ASSIGNED TASK:
Find every line in the listing below that contains the string "proizvoda", and copy each such line. Matching is case-sensitive.

DATA RECORDS:

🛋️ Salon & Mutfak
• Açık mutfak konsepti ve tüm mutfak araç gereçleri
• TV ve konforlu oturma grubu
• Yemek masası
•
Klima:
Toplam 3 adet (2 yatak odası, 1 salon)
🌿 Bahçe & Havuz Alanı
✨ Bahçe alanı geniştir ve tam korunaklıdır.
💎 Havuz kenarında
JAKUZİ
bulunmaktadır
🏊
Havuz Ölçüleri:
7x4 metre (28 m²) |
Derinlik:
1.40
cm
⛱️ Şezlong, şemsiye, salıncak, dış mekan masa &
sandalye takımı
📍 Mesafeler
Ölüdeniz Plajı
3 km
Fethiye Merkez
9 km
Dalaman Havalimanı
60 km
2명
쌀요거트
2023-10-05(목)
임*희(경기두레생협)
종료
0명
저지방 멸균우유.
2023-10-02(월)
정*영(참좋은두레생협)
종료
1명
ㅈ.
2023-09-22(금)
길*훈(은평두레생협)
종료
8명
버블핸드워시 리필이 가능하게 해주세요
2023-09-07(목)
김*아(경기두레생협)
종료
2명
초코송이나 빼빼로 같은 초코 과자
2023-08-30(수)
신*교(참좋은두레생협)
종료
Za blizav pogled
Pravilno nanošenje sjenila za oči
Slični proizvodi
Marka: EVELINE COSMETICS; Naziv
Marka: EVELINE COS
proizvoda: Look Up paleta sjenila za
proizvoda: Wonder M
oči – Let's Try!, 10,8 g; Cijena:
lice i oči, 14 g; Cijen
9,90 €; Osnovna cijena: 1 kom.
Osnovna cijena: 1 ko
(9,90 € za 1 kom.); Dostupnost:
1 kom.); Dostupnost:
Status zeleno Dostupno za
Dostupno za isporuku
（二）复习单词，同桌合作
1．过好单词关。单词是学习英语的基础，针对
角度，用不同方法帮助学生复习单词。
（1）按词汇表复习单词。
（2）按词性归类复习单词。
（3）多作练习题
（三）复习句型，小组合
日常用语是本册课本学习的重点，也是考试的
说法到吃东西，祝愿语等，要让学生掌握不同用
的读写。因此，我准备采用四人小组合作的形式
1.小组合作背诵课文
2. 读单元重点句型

* * *

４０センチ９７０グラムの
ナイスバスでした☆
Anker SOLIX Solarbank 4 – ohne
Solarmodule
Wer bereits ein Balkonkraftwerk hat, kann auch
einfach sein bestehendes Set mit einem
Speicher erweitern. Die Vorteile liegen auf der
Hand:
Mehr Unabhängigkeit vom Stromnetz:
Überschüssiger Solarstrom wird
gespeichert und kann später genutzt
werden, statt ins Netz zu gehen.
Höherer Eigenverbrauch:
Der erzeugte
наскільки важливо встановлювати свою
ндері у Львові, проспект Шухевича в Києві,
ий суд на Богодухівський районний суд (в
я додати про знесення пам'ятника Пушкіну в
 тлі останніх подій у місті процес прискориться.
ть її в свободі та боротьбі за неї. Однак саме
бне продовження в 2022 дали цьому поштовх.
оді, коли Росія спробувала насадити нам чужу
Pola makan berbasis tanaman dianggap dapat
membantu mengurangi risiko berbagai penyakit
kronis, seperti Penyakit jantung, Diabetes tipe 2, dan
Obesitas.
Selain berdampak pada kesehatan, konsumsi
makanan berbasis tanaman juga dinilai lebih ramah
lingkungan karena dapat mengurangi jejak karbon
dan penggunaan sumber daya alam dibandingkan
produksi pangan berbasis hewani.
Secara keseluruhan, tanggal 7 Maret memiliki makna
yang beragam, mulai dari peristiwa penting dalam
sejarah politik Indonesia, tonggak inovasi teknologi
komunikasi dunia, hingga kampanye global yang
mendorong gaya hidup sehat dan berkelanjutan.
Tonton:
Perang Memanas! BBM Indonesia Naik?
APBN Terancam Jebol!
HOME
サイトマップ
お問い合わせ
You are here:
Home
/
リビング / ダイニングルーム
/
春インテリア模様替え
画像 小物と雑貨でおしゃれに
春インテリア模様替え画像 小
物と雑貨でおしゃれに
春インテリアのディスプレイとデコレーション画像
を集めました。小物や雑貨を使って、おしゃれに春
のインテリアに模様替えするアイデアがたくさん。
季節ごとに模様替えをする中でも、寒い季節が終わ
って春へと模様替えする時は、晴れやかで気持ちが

RESPONSE TO THE EXERCISE:
proizvoda: Look Up paleta sjenila za
proizvoda: Wonder M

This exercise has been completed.